[Start of ARTICLE]

I actually think this is one of the articles I found a while back. I agree
that it's very thorough and in-depth, and, uh, I've managed to get slightly
further into it before I started hitting PgDn repeatedly and my eyes glazed
over than when I read this a few months ago! :)

> _The original OT implementation has been designed for linear documents –
> texts. It does not fit very well with tree structure – you don’t want
> elements (tags) to intersect after resolving collision. It also does not fit
> undo where the order matters._

Ooooooooh yowch.

> _For sure, operational transformation is not a closed subject, which you can
> just learn. It is an open problem with many cases still unsolved. If you are
> looking for a good topic for a thesis, I would recommend it :)_

Hah!

[End of ARTICLE]

## PARTS OF THE EXERCISE
1. Translate this sentence from the comment on operational transformation into Spanish: "It is an open problem with many cases still unsolved."
2. Please resume the comment on operational transformation after its final line.
The entries here come from a separate source.

[Start of MATERIAL PROVIDED]

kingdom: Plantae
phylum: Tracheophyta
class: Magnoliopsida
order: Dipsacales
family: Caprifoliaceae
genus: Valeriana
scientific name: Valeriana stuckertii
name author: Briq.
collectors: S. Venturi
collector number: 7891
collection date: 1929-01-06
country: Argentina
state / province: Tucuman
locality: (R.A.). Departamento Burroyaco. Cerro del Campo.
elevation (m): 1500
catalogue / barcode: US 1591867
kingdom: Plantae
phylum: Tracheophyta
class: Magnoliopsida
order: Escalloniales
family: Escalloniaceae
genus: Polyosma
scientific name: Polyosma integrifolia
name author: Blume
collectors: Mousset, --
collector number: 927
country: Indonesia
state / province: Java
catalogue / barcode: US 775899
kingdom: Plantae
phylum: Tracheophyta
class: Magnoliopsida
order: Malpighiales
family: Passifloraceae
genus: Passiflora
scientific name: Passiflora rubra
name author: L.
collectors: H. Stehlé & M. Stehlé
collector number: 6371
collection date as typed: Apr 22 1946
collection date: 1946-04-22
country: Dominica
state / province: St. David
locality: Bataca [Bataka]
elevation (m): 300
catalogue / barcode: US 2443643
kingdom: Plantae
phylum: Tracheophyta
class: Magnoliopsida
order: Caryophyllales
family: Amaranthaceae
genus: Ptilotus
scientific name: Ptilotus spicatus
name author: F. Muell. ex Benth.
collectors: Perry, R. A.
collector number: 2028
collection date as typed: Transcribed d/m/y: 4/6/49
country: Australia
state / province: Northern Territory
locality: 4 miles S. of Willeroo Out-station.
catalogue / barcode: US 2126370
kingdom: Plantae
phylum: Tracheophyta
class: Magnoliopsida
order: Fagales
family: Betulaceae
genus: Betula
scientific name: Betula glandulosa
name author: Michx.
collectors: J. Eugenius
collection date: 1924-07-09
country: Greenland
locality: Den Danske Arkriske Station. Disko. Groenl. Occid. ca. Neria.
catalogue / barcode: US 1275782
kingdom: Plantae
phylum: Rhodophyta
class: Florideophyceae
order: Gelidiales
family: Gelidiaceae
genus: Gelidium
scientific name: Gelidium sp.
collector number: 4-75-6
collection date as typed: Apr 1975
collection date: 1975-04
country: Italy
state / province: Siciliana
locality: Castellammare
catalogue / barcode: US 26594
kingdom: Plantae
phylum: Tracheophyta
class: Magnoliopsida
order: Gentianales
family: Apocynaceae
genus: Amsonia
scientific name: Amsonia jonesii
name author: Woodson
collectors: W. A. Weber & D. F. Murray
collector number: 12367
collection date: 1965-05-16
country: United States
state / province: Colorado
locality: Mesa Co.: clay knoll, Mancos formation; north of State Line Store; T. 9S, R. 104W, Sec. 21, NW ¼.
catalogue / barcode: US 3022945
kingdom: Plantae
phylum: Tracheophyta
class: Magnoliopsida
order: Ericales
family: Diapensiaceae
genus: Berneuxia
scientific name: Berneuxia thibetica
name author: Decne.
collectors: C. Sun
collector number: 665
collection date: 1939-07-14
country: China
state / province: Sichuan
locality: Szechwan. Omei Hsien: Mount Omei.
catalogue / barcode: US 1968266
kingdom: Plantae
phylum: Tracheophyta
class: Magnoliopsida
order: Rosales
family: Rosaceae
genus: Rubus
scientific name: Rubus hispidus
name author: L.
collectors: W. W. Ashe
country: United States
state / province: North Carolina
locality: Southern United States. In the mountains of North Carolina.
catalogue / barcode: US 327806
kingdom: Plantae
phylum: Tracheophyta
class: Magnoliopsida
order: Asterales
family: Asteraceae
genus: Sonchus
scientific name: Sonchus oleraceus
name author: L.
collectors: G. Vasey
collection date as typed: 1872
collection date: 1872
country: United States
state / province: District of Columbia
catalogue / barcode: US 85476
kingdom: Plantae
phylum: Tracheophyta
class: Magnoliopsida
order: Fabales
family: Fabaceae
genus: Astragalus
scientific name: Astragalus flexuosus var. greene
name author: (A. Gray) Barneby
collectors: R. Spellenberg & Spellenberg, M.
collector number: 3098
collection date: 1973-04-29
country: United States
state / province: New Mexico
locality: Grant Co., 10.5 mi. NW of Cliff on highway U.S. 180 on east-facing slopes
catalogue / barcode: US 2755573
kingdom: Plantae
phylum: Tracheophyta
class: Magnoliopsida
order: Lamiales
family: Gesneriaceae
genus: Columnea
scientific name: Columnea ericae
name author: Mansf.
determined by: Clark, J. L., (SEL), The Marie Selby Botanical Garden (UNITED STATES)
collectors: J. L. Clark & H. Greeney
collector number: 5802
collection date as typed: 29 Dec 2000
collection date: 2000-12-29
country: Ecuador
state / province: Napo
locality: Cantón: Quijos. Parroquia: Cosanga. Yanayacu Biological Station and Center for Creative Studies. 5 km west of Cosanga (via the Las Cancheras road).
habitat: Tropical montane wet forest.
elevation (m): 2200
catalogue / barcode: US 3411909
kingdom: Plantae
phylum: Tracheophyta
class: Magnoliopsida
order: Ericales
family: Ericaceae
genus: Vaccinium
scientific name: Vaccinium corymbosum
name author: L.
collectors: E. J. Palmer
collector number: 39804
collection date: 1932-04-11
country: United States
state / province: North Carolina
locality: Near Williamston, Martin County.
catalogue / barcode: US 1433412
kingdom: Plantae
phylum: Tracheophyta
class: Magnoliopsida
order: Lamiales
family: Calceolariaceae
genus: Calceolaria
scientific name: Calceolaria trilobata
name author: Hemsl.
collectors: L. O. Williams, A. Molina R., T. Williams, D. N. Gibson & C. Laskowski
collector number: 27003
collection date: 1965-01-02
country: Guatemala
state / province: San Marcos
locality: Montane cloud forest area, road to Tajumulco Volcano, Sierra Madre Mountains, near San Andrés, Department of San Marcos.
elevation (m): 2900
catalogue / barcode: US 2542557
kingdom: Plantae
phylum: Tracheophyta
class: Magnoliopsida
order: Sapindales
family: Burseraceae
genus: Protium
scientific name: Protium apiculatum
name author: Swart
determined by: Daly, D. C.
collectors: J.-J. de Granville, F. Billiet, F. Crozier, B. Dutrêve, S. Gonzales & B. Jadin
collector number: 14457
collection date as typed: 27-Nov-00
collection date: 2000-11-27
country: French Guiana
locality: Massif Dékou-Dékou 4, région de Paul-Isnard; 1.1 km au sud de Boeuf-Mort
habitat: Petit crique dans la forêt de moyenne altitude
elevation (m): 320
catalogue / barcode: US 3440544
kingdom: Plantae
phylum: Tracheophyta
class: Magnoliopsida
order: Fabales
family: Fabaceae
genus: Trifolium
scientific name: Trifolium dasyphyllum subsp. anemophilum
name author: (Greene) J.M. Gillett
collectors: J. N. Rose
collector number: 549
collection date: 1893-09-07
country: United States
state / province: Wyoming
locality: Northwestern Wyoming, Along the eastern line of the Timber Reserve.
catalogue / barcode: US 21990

[End of MATERIAL PROVIDED]

## EXERCISE RESPONSES
1. Es un problema abierto con muchos casos aún sin resolver.

2.
When I was exploring OT a few months ago I also explored alternatives such as
realtime diff/match/patch into a model held in server memory. The simplest way
to do this ultimately stores approximately documentSize*clientCount for every
single document. That lets me keep an exact copy of every client state on the
server, letting me tag updates with the hash of what the document should now
look like. For small-scale projects the massive-but-not-concretely-exponential
memory requirements of such an approach is somewhat out of control but not
completely unmanageable: 1000 documents of 1MB each being edited by 20 clients
each requires 20GB of RAM. (But my first guesstimate of sane limits - 10000
documents and 500 clients - would require 5.2TB though, haha.)

Hmm.

I just realized... some of the buffer architectures commonly used in text
editors might be usable to implement server-side deduplication. Or... you
could even probably just implement a copy-on-write scheme. Either would
probably be an effective design win because (in the contemporary/common case)
all clients editing a given document are generally seeing a 99.99%-accurate
representation of that document relative to other users; if the network is
good, there's only really a few characters' difference between users.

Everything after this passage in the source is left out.